Il y a des moments dans notre vie, ou Dieu parait plus lointain, pas forcément plus loin de moi mais plus incompréhensible et moins appréhendable.
Et d’autre fois, Dieu vient au plus près de nous, dans notre monde.
Mais ce n’est pas un Dieu statique, un Dieu dont la position et le statut seraient définis une fois pour toutes. Il vient marcher à côté de nous, emprunter nos propres chemins, nos chemins souvent tortueux et plein virages parfois à 180 degrés.
Car c’est un Dieu de la deuxième chance.
Un Dieu qui pardonne à son peuple qui a bravé l’interdit de se faire des statues de Dieu. Un Dieu qui réécrit les tablettes cassées par Moïse dans la colère.
« C’est un peuple à la nuque raide » dit Moïse, cela veut dire un peuple qui fait le fier et le malin, qui a dû mal à baisser la tête et à obéir. D’autres traductions propose « un peuple rétif ». Mais Dieu ne s’arrête pas à ça, il est là, il pardonne.

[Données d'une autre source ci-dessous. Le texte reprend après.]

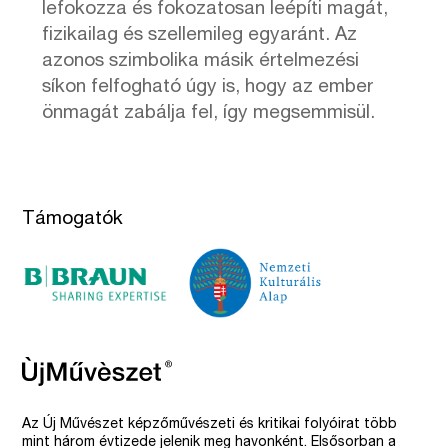
lefokozza és fokozatosan leépíti magát,
fizikailag és szellemileg egyaránt. Az
azonos szimbolika másik értelmezési
síkon felfogható úgy is, hogy az ember
önmagát zabálja fel, így megsemmisül.
Támogatók
Az Új Művészet képzőművészeti és kritikai folyóirat több
mint három évtizede jelenik meg havonként. Elsősorban a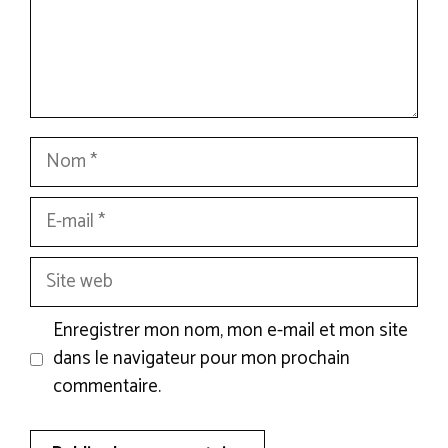
Nom
E-
mail
Site
web
Enregistrer mon nom, mon e-mail et mon site
dans le navigateur pour mon prochain
commentaire.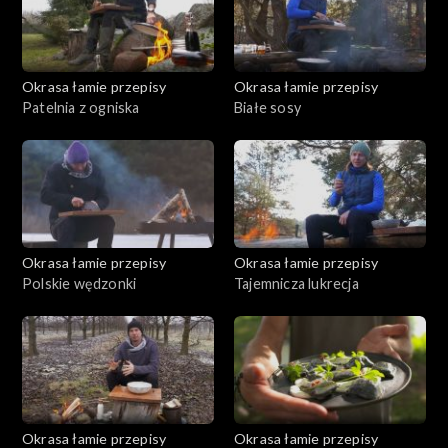
Okrasa łamie przepisy
Okrasa łamie przepisy
Patelnia z ogniska
Białe sosy
Okrasa łamie przepisy
Okrasa łamie przepisy
Polskie wędzonki
Tajemnicza lukrecja
Okrasa łamie przepisy
Okrasa łamie przepisy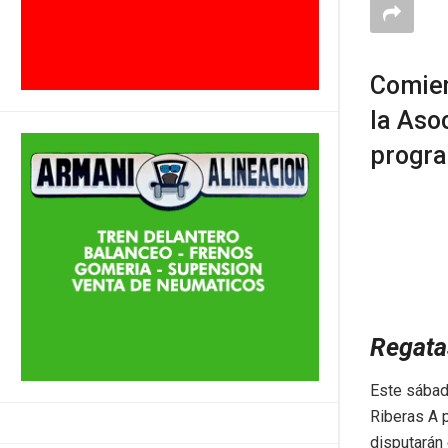
Comien
la Aso
progra
Regatas
Este sábad
Riberas A 
disputarán 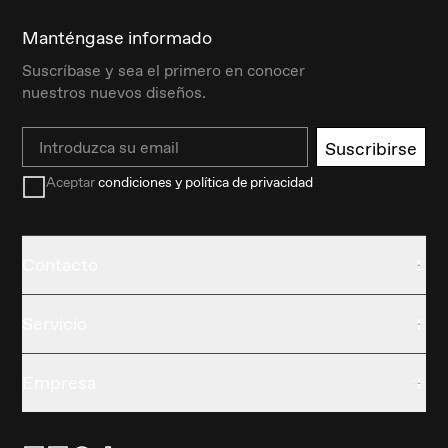
Manténgase informado
Suscríbase y sea el primero en conocer
nuestros nuevos diseños.
Email
Suscribirse
Aceptar
condiciones y política de privacidad
Contacto
Servicio
Empresa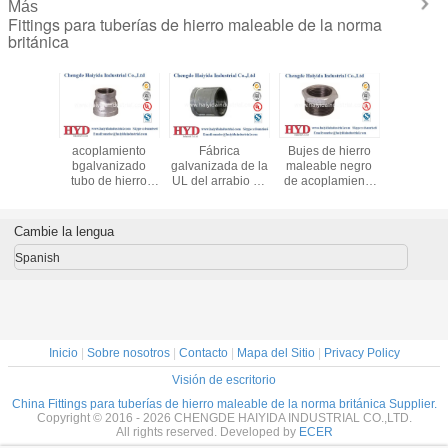
Más
Fittings para tuberías de hierro maleable de la norma
británica
de tubos
acoplamiento
Fábrica
Bujes de hierro
Fabrica d
ierro
bgalvanizado
galvanizada de la
maleable negro
de hie
able
tubo de hierro
UL del arrabio de
de acoplamiento
malea
izados
maleable de
la instalación de
de tubería de
galvani
acoplamiento de
tuberías del hierro
hierro fundido UL
hierro fundido UL
maleable del
fábrica
Cambie la lengua
fábrica
acoplamiento
Spanish
Inicio
|
Sobre nosotros
|
Contacto
|
Mapa del Sitio
|
Privacy Policy
Visión de escritorio
China Fittings para tuberías de hierro maleable de la norma británica Supplier.
Copyright © 2016 - 2026 CHENGDE HAIYIDA INDUSTRIAL CO.,LTD.
All rights reserved. Developed by
ECER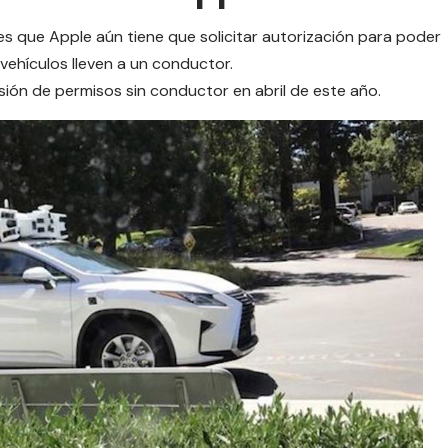
 es que
Apple
aún tiene que solicitar autorización para poder
vehículos lleven a un conductor.
sión de permisos sin conductor en abril de este año.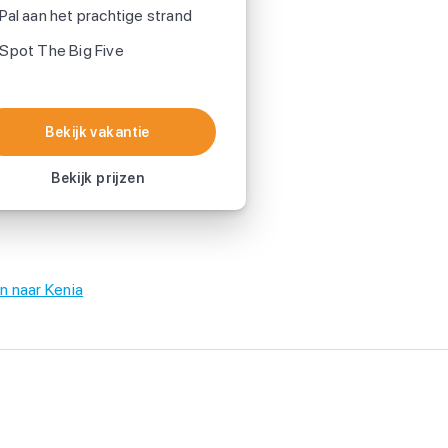
Pal aan het prachtige strand
Spot The Big Five
Bekijk vakantie
Bekijk vakantie
Bekijk prijzen
n naar Kenia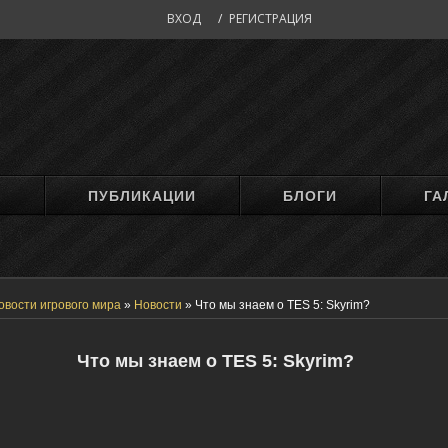
ВХОД
/
РЕГИСТРАЦИЯ
М
ПУБЛИКАЦИИ
БЛОГИ
ГА
овости игрового мира
»
Новости
»
Что мы знаем о TES 5: Skyrim?
Что мы знаем о TES 5: Skyrim?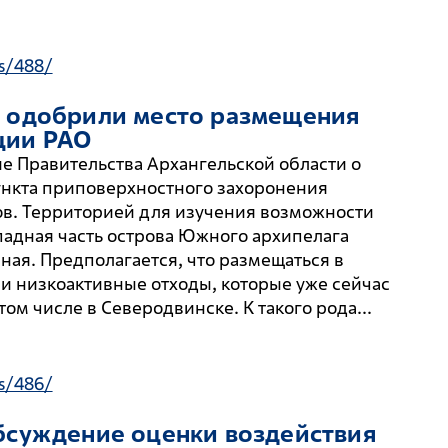
s/488/
и одобрили место размещения
ции РАО
 Правительства Архангельской области о
ункта приповерхностного захоронения
сов. Территорией для изучения возможности
падная часть острова Южного архипелага
ная. Предполагается, что размещаться в
 и низкоактивные отходы, которые уже сейчас
том числе в Северодвинске. К такого рода...
s/486/
обсуждение оценки воздействия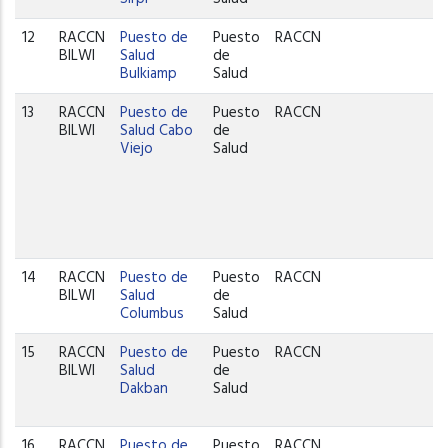
12
RACCN
Puesto de
Puesto
RACCN
W
BILWI
Salud
de
Bulkiamp
Salud
13
RACCN
Puesto de
Puesto
RACCN
W
BILWI
Salud Cabo
de
Viejo
Salud
14
RACCN
Puesto de
Puesto
RACCN
P
BILWI
Salud
de
C
Columbus
Salud
15
RACCN
Puesto de
Puesto
RACCN
P
BILWI
Salud
de
C
Dakban
Salud
16
RACCN
Puesto de
Puesto
RACCN
P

C’est encore et toujours lui qui a l’initiative.
Nous n’avons donc pas à essayer de nous rapprocher de Dieu. Tout effort serait vain. Puisque c’est lui qui se rapproche de nous.
Il est là, parmi nous, il marche avec nous, il nous apporte lui-même son amour et sa paix, il nous apporte lui-même son fils pour que nous en ayons la preuve.
Alors souvenez-vous : vous êtes le patrimoine de Dieu, vous êtes son héritage.